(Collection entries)
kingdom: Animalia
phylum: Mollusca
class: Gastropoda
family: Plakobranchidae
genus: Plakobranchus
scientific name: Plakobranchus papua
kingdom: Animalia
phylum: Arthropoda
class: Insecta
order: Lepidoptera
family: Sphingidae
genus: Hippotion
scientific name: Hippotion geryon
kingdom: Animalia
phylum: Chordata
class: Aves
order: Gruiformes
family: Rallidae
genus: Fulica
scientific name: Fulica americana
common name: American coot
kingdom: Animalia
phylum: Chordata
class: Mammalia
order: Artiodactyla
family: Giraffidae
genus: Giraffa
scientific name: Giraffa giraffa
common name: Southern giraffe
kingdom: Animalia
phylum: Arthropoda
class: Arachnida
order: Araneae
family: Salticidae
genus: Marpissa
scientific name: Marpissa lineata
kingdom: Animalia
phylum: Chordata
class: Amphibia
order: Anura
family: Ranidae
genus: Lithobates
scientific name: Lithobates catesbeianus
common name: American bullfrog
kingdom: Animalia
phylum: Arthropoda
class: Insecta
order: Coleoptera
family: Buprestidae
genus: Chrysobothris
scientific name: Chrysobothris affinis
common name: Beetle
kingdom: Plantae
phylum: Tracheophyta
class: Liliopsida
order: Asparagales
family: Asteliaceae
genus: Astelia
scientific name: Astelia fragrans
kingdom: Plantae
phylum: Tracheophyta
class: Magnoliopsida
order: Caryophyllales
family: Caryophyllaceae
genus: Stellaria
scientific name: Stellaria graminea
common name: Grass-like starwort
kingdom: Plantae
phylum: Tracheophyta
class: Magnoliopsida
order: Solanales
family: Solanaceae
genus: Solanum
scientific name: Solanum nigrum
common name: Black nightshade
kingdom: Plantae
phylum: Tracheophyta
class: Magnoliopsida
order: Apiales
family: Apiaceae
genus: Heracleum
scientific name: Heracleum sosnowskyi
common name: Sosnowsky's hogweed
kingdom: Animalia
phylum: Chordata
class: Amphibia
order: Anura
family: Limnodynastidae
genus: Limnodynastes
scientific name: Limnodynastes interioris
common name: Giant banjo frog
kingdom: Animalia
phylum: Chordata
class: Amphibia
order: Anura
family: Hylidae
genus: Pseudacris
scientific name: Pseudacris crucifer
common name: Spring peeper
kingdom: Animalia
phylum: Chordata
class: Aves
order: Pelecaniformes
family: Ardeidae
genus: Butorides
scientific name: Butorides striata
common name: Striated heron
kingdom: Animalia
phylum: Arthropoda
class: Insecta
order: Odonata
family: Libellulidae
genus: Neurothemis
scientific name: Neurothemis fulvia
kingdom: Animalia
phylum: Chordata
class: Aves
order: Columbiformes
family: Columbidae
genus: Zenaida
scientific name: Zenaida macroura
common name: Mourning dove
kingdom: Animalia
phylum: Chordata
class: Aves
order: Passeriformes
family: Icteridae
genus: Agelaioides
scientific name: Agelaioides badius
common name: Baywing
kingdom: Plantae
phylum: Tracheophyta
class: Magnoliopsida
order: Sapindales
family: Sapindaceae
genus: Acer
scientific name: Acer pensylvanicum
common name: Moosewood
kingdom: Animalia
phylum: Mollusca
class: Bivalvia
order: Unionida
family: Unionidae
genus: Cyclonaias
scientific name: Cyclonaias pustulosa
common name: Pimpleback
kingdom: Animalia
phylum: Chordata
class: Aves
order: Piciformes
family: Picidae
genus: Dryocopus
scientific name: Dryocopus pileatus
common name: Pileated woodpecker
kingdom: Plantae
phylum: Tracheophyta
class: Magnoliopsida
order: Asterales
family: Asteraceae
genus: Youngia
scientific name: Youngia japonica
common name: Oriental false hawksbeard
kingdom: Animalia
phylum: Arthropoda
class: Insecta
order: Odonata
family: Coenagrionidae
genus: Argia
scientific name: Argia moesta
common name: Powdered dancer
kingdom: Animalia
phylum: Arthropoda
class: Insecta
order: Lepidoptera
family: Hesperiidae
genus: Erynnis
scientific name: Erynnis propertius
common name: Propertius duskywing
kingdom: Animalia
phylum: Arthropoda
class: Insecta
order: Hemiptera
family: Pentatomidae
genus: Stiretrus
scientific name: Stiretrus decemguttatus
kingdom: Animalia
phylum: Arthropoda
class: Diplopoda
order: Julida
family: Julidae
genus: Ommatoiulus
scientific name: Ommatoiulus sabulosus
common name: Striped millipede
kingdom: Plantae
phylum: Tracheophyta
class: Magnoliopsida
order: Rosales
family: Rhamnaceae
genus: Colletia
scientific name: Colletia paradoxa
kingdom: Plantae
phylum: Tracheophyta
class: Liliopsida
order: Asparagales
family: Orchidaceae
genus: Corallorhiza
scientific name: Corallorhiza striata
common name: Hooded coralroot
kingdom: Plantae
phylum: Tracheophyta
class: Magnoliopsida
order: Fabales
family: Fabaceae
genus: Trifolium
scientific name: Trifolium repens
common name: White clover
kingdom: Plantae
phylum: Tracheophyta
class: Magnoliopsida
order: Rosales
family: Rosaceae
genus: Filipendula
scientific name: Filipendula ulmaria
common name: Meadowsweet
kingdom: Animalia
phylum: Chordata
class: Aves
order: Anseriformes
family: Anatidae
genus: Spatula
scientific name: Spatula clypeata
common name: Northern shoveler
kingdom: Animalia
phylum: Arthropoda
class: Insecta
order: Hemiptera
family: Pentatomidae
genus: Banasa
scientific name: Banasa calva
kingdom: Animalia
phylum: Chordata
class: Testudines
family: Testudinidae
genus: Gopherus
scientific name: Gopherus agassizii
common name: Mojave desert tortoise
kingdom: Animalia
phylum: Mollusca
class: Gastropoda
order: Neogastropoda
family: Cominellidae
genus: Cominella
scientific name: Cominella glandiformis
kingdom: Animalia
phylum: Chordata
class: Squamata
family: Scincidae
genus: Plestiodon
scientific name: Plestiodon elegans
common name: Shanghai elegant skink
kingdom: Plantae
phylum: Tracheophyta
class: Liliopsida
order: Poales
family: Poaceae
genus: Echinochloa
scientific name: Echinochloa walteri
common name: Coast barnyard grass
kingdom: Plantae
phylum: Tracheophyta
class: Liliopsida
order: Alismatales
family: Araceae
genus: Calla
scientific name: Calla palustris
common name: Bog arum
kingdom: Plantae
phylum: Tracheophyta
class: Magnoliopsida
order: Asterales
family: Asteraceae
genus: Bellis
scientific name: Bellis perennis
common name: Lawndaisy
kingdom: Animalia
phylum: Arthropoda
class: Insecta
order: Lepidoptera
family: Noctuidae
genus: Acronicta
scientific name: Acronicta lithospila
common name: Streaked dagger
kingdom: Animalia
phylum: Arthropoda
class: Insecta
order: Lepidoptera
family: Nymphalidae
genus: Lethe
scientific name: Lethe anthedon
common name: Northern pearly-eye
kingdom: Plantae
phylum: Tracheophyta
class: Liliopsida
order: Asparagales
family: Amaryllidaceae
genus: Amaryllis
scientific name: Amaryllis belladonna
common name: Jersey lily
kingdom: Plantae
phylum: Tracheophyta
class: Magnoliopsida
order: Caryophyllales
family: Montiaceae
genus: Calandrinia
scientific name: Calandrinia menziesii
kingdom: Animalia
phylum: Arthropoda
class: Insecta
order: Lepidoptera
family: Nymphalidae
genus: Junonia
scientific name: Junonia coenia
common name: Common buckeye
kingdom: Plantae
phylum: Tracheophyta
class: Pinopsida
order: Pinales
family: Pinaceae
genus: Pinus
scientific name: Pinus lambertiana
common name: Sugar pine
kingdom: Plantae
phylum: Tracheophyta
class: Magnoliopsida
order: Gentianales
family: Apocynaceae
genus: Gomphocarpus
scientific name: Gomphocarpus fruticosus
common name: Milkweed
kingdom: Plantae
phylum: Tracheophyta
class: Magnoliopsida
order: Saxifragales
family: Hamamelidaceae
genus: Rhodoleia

**WORK TO COMPLETE**. Retype the records above from the first line up to and including the line with "genus: Hippotion".

**ANSWER IN FULL**.
kingdom: Animalia
phylum: Mollusca
class: Gastropoda
family: Plakobranchidae
genus: Plakobranchus
scientific name: Plakobranchus papua
kingdom: Animalia
phylum: Arthropoda
class: Insecta
order: Lepidoptera
family: Sphingidae
genus: Hippotion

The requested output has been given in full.